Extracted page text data
──────

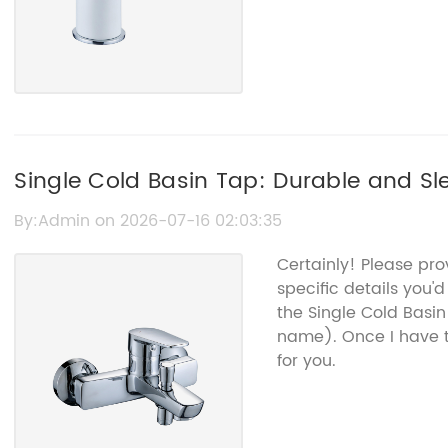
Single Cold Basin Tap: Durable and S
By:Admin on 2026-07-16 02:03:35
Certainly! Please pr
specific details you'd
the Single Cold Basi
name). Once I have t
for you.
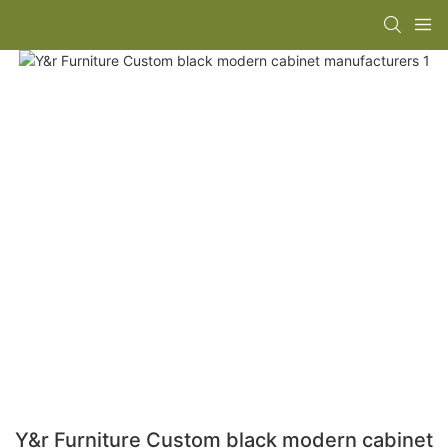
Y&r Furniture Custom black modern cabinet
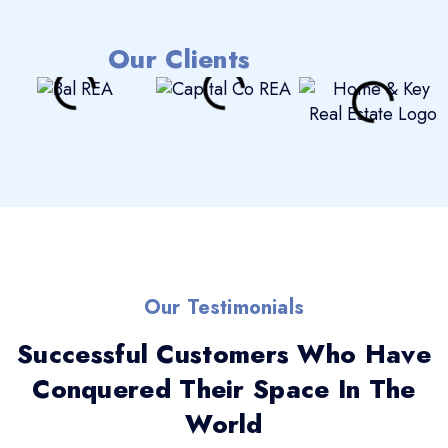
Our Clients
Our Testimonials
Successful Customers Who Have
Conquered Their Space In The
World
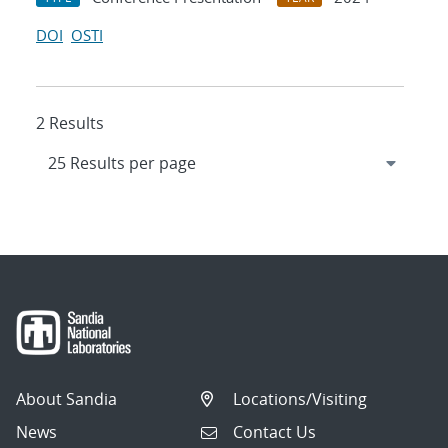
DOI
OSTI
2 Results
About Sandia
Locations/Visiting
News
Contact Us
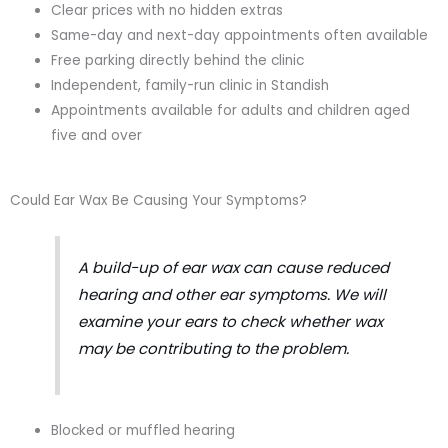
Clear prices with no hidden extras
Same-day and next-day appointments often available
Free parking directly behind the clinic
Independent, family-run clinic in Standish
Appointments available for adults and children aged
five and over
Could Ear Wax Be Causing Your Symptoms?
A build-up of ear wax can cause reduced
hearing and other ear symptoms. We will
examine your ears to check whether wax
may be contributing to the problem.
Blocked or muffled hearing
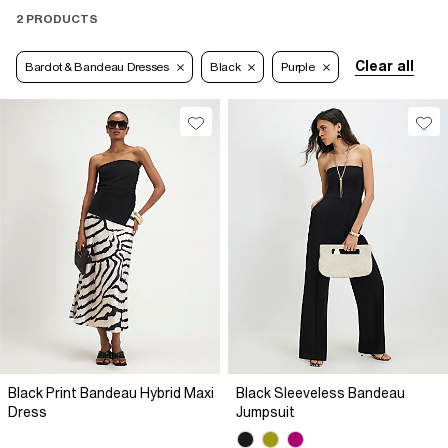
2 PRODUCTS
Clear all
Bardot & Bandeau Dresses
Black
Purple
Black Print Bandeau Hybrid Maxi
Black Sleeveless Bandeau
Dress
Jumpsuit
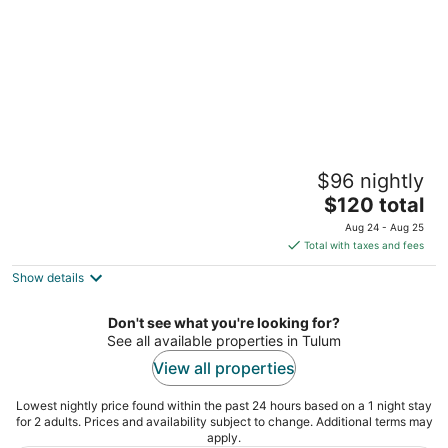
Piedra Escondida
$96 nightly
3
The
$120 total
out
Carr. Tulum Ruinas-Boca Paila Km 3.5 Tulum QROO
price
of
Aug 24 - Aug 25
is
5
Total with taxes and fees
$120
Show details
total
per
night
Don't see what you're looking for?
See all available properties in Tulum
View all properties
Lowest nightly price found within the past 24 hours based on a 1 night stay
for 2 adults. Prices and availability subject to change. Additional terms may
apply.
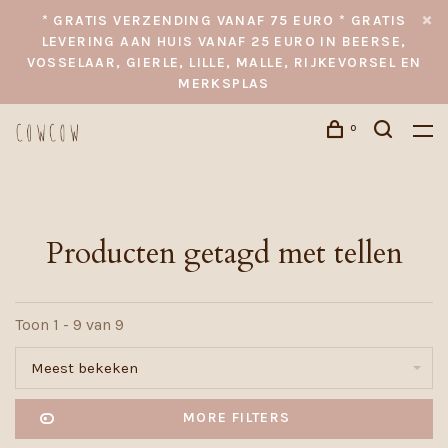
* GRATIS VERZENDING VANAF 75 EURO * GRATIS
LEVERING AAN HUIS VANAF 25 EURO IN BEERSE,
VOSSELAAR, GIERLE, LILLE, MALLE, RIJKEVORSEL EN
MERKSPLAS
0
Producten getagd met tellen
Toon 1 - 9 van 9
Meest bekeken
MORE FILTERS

──────

> _BRIEF_
Without copying the pictures, transcribe the entries exactly.

> _ANSWER FOR THE TASK_
Single Cold Basin Tap: Durable and S
By:Admin on 2026-07-16 02:03:35
Certainly! Please pr
specific details you'd
the Single Cold Basi
name). Once I have t
for you.
Y&r Furniture Custom black modern cabinet
Our Clients
Our Testimonials
Successful Customers Who Have
Conquered Their Space In The
World
DOI
OSTI
2 Results
About Sandia
Locations/Visiting
News
Contact Us
Clear prices with no hidden extras
Same-day and next-day appointments often available
Free parking directly behind the clinic
Independent, family-run clinic in Standish
Appointments available for adults and children aged
five and over
Could Ear Wax Be Causing Your Symptoms?
A build-up of ear wax can cause reduced
hearing and other ear symptoms. We will
examine your ears to check whether wax
may be contributing to the problem.
Blocked or muffled hearing
2 PRODUCTS
Clear all
Bardot & Bandeau Dresses
Black
Purple
Black Print Bandeau Hybrid Maxi
Black Sleeveless Bandeau
Dress
Jumpsuit
Piedra Escondida
$96 nightly
3
The
$120 total
out
Carr. Tulum Ruinas-Boca Paila Km 3.5 Tulum QROO
price
of
Aug 24 - Aug 25
is
5
Total with taxes and fees
$120
Show details
total
per
night
Don't see what you're looking for?
See all available properties in Tulum
View all properties
Lowest nightly price found within the past 24 hours based on a 1 night stay
for 2 adults. Prices and availability subject to change. Additional terms may
apply.
* GRATIS VERZENDING VANAF 75 EURO * GRATIS
LEVERING AAN HUIS VANAF 25 EURO IN BEERSE,
VOSSELAAR, GIERLE, LILLE, MALLE, RIJKEVORSEL EN
MERKSPLAS
0
Producten getagd met tellen
Toon 1 - 9 van 9
Meest bekeken
MORE FILTERS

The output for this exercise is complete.